The key element of what makes this film succeed where previous DC films have failed is all in the tone and presentation. DC have received a lot of criticism in their previous films for being too focused on being edgy and dark and as a result coming off as unpleasant and boring. With this film, however, the lead character’s idealism and strength are what drives the narrative. The tone is lighter, incorporating some genuinely humorous elements in the first half but the darkness and grit are still there, distancing it from its competitor Marvel. The film is set during WW1 and doesn’t shy away from showing that, with both the visuals and themes of Diana’s (Wonder Woman) character arc as she learns about the nature of humanity and war when she leaves her peaceful life among the Amazons to help the people of Earth.

And yet, this darkness does not swallow the film due to the spirit of the character. Instead of annoyingly edgy and nihilistic, the film opts for being actively hopeful and inspiring. It looks at this darkness and actively rejects it, which is far more inspired than any preachy rant about the dark nature of humanity which has been heard umpteen times. Just the visual in the scene of Diana rising and walking through no man’s land against soldiers and gunfire feels like a powerful sigh of catharsis to those who claimed this film couldn’t work. It perfectly exemplifies the strength, nobility and justice that Wonder Woman stands for and it’s played as a straight, cheer-in-your-seat cinema moment.

Gal Gadot is perfect in the lead role. Any doubt from her previous appearances for her ability to hold her own movie is completely dashed. She perfectly captures Wonder Woman in every enjoyable light she can be seen in. She’s an incredibly strong, one-woman army who will show no mercy to who she is up against and the film doesn’t play this down, which is wonderful to see. And yet at the same time, she shows such a strong sense of empathy and desire to see the right thing done. Therefore, when her morality is questioned and she goes through an arc of discovering the humanity and inhumanity of war, it’s a legitimately engrossing struggle, almost like it was being told for the first time. At the same time, her charm and enthusiasm are so endearing as she learns about the world of man and how different it is to the world of the Amazons. While she gets some strange looks, the characters around her don’t sneer or belittle her; they instead explain how this place is different to her home and what is simple differences in culture and what legitimately makes no sense in the time era (such as gender roles, expectations and even racism).
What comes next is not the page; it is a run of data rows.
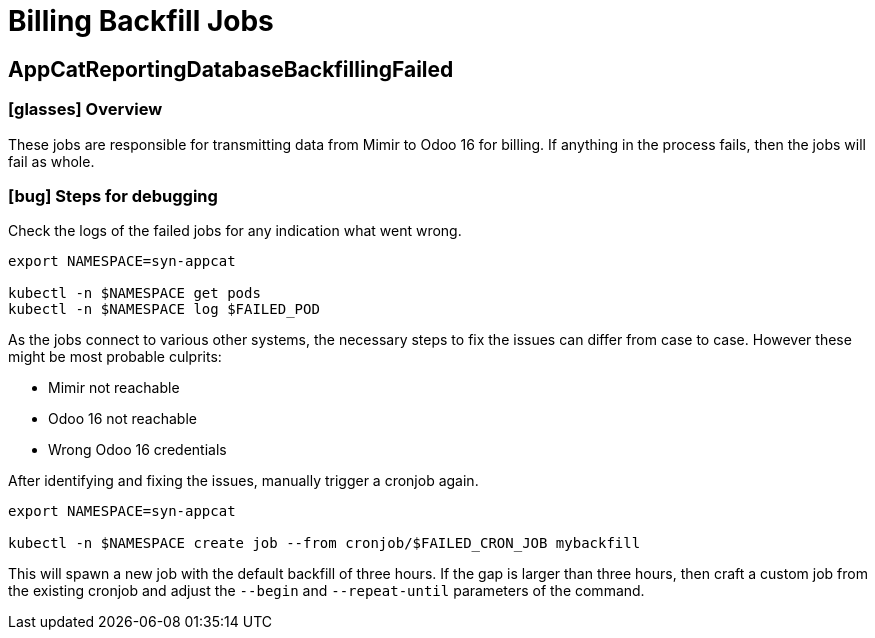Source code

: = Billing Backfill Jobs

== AppCatReportingDatabaseBackfillingFailed

=== icon:glasses[] Overview

These jobs are responsible for transmitting data from Mimir to Odoo 16 for billing.
If anything in the process fails, then the jobs will fail as whole.

=== icon:bug[] Steps for debugging

Check the logs of the failed jobs for any indication what went wrong.

[source,shell]
----
export NAMESPACE=syn-appcat

kubectl -n $NAMESPACE get pods
kubectl -n $NAMESPACE log $FAILED_POD
----

As the jobs connect to various other systems, the necessary steps to fix the issues can differ from case to case.
However these might be most probable culprits:

* Mimir not reachable
* Odoo 16 not reachable
* Wrong Odoo 16 credentials

After identifying and fixing the issues, manually trigger a cronjob again.

[source,shell]
----
export NAMESPACE=syn-appcat

kubectl -n $NAMESPACE create job --from cronjob/$FAILED_CRON_JOB mybackfill
----

This will spawn a new job with the default backfill of three hours.
If the gap is larger than three hours, then craft a custom job from the existing cronjob and adjust the `--begin` and `--repeat-until` parameters of the command.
She also has a strong supporting cast to work with, with Chris Pine as Steve Trevor (an American spy attempting to stop the German weapons of war) and a later group of misfit soldiers who join them in trying to take down the German General Ludendorff (whom Diana thinks is really the God of War, Ares) to stop him using gas to wipe out the allied forces. Diana and Steve work well off each other and the team assembled feel a genuine connection that makes them enjoyable to watch. There is also a twist at the end concerning the villain which actually ties very well into the core themes of Diana’s moral struggle and, while the ending battle can feel a bit fatiguing, the execution is done well enough and wraps up the arc nicely.

Whether this is the start of a true redemption for DC in movies or simply a combination of all the right things at the right time remains to be seen. Both this and Lego Batman are being taken as signs that the criticisms are being listened to and improvements are being made. But in any case, Wonder Woman stands as the best DC film of the decade and the adaption the character always deserved. It blasts through all cynicism and delivers a great helping of idealism and hope. Despite the valid criticism of their past projects, DC can hold this film up proudly as a true example of “that’s how you do it”.